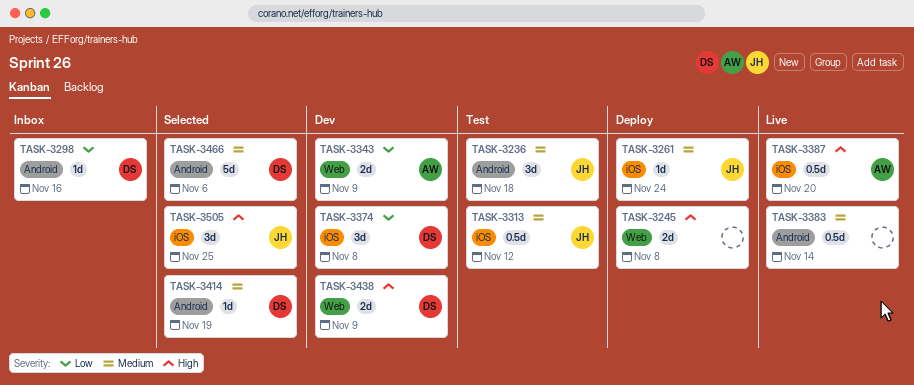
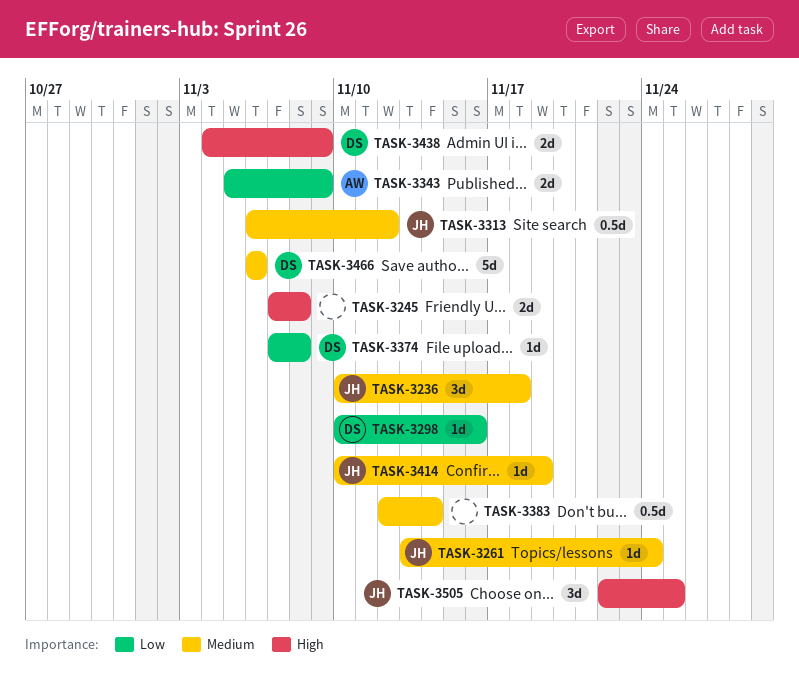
TASK-3374, estimate: 3d -> 1d
TASK-3387: present -> none
TASK-3414, owner: DS -> JH

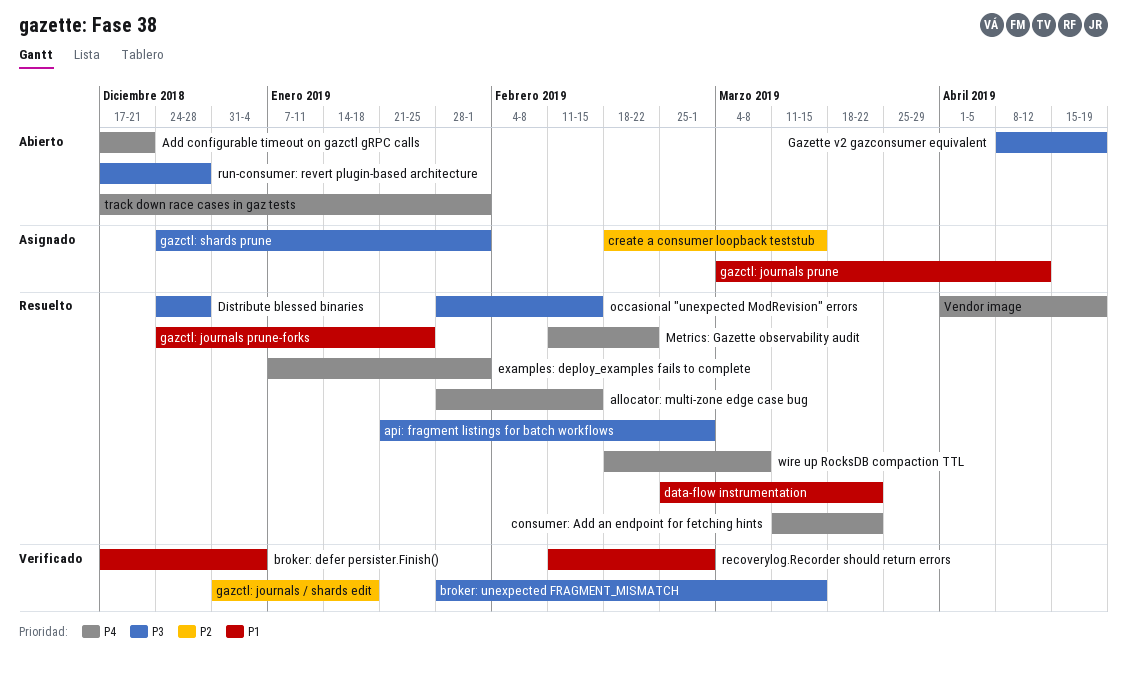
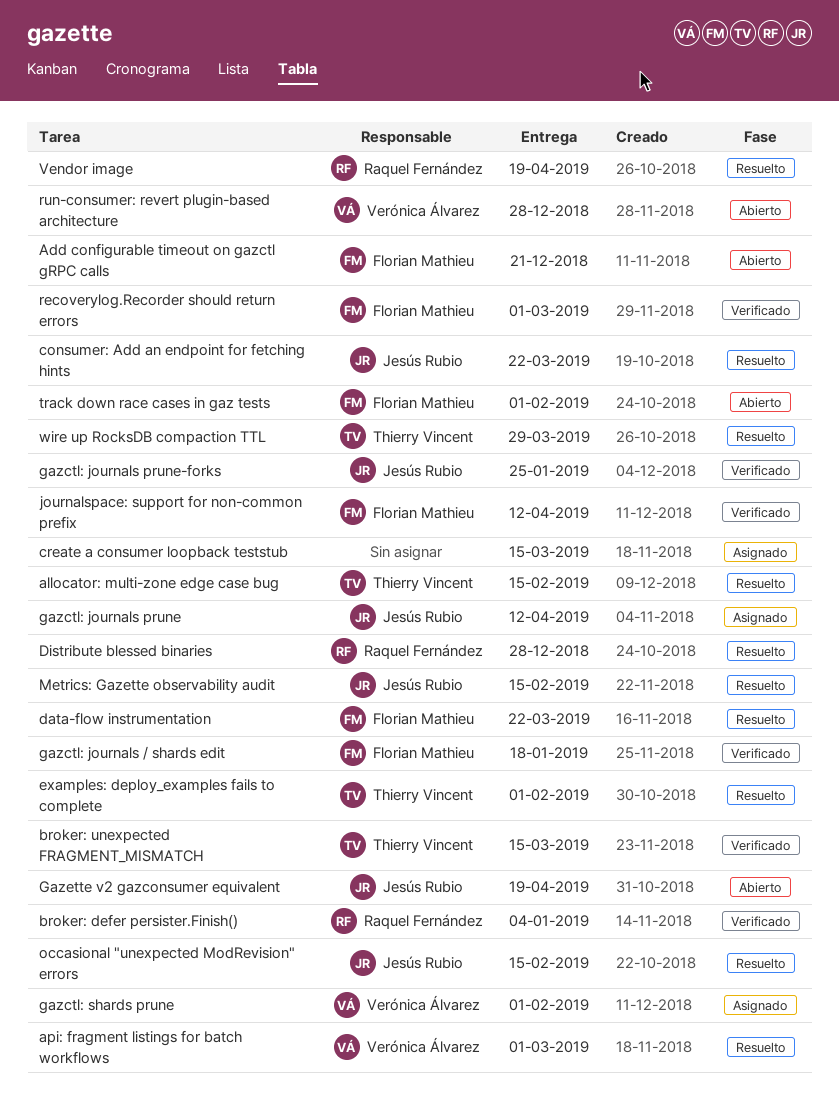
gazctl: journals prune-forks, status: Resuelto -> Verificado
journalspace: support for non-common prefix: none -> present
Metrics: Gazette observability audit, due: Feb 22 -> Feb 15
wire up RocksDB compaction TTL, due: Mar 8 -> Mar 29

Work to be completed
Pictures don't belong in the copy. Retype exactly the lines from the one with "TASK-3414, owner: DS -> JH" through the last line of the records.

Problem solution
TASK-3414, owner: DS -> JH

gazctl: journals prune-forks, status: Resuelto -> Verificado
journalspace: support for non-common prefix: none -> present
Metrics: Gazette observability audit, due: Feb 22 -> Feb 15
wire up RocksDB compaction TTL, due: Mar 8 -> Mar 29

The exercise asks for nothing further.